Sábado, 23 Novembro 2024

Por Clemente Ganz Lúcio, técnico do Departamento Intersindical de Estatística e Estudos Socioeconômicos (Dieese)

A qualidade do solo e do clima e a dimensão territorial propiciaram o desenvolvimento da agropecuária no Brasil. Crescentes investimentos trouxeram amplo desenvolvimento ao setor, em termos de ciência e tecnologia, o que permitiu responder a uma demanda, interna e externa, por mais alimentos e insumos industriais. O País é um dos maiores produtores agrícolas do mundo, com responsabilidade na segurança alimentar da população mundial.

A agricultura familiar, que produz em escala bem menor que a extensiva, ocupa 70% dos quatro milhões de trabalhadores do setor agrícola e experimenta mudanças profundas. Enfrenta também muitos desafios. Como atividade econômica que responde por grande parte da oferta de alimentos nas cidades, é desafiada a superar a produção para o autoconsumo, pois precisa garantir uma oferta regular para atender a uma demanda crescente, a preços que remunerem adequadamente o produtor, capitalizando-o para investir na produção, e, ao mesmo tempo, disponibilizando alimento barato e de qualidade ao trabalhador urbano.

O direcionamento para uma produção agroecológica de qualidade precisa ser realizado respondendo ao desafio da oferta, de maneira a assegurar o abastecimento. O incremento da produtividade é elemento chave, o que implica desenvolver conhecimentos tecnológicos, biológicos, químicos, genéticos, entre outros, orientados para uma produção agroecológica com escala, que preserve a qualidade do solo e do ambiente e produza alimentos saudáveis.

De um lado, o incremento da produtividade agrícola brasileira e, de outro, a ampliação e o espraiamento no território dos núcleos urbanos estenderam para o campo uma série de serviços urbanos (energia, transporte, internet, escola, saúde, entre outros) e promoveram mudanças substanciais na vida e organização rural. A presença da indústria, colada à atividade agrícola, reorganiza as relações sociais de produção. Cerca de um terço da população rural, que vive em unidades da agricultura familiar, está ocupada em atividades não agrícolas (especialmente jovens e mulheres), na indústria ou em serviços urbanos.

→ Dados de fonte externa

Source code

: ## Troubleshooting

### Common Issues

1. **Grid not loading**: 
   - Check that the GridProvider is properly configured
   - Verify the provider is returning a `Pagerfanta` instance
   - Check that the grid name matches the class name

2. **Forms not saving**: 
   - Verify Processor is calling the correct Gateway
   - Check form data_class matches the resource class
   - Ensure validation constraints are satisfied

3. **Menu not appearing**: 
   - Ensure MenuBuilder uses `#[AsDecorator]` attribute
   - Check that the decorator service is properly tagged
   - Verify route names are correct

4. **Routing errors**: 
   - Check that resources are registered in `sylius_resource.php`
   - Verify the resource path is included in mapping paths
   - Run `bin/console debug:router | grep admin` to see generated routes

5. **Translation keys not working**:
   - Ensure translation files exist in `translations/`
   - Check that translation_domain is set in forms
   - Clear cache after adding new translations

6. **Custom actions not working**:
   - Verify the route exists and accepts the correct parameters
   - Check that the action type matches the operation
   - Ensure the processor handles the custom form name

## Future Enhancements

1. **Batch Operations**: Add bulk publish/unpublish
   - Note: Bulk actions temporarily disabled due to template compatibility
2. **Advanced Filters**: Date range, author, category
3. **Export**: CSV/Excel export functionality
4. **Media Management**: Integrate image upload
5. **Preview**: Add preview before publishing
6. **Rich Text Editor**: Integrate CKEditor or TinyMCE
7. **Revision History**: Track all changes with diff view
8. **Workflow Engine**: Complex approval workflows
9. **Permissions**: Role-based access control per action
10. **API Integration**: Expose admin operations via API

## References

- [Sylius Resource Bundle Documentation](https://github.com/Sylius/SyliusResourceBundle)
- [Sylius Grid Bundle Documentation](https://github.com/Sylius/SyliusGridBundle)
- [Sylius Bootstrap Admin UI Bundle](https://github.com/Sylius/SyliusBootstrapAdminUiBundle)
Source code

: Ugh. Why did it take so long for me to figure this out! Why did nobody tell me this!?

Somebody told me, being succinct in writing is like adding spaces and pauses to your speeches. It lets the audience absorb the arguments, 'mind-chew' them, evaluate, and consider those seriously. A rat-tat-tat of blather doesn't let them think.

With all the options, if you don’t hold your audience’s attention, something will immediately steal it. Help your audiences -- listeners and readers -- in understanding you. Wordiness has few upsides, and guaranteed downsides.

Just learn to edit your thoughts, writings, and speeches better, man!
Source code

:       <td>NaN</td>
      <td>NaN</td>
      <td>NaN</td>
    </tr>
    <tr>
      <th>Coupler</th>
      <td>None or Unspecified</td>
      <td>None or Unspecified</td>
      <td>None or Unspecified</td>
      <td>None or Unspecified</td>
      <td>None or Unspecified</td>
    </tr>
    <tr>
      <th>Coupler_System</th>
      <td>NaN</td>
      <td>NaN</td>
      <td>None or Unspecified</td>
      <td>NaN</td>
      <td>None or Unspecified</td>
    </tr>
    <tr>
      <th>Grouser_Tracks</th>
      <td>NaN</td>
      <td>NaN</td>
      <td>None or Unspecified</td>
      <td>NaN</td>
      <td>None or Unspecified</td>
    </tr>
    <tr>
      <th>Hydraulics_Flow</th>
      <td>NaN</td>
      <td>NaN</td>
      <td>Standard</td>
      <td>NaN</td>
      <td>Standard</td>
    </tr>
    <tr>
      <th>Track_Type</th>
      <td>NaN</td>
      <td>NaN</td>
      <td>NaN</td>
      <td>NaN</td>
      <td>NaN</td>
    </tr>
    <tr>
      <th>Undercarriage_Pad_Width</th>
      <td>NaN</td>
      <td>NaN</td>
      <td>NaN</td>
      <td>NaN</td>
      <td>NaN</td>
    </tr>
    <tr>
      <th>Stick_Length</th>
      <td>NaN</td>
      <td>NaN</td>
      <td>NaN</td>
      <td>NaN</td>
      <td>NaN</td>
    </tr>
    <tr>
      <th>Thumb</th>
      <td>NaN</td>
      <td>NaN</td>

Também aumenta a população que vive em núcleos urbanos e produz nas unidades familiares.

As unidades rurais, principalmente da agricultura familiar, diversificam as possibilidades produtivas e passam a desenvolver novas atividades, como lazer e turismo rural, que crescem no País (alojamento, hospedagem, convívio com atividades produtivas, acesso a lugares turísticos etc.), atividades de preservação ambiental. Áreas mais próximas dos centros urbanos passam a ser local de moradia. O espaço rural também se transforma em sede de empresas. Há um movimento inverso daquele observado nos anos 1960/1970: moradores urbanos se deslocam para residir e produzir no meio rural brasileiro.

Essas mudanças, entre tantas outras, ocorrem simultaneamente ao processo de redução da população rural, que caiu de 25% (1991) para 16% (2010) da população total. Os quatro milhões de trabalhadores rurais representam menos de 8% da população trabalhadora do País. Há ainda um grande contingente de trabalhadores, produtores rurais sem terra, lutando pela reforma agrária. E aqueles que já conseguiram o acesso à terra demandam políticas agrícolas (crédito, seguro, assistência, comercialização, armazenagem, transporte, supressão de intermediários etc.) para que suas unidades produtivas sejam viáveis economicamente.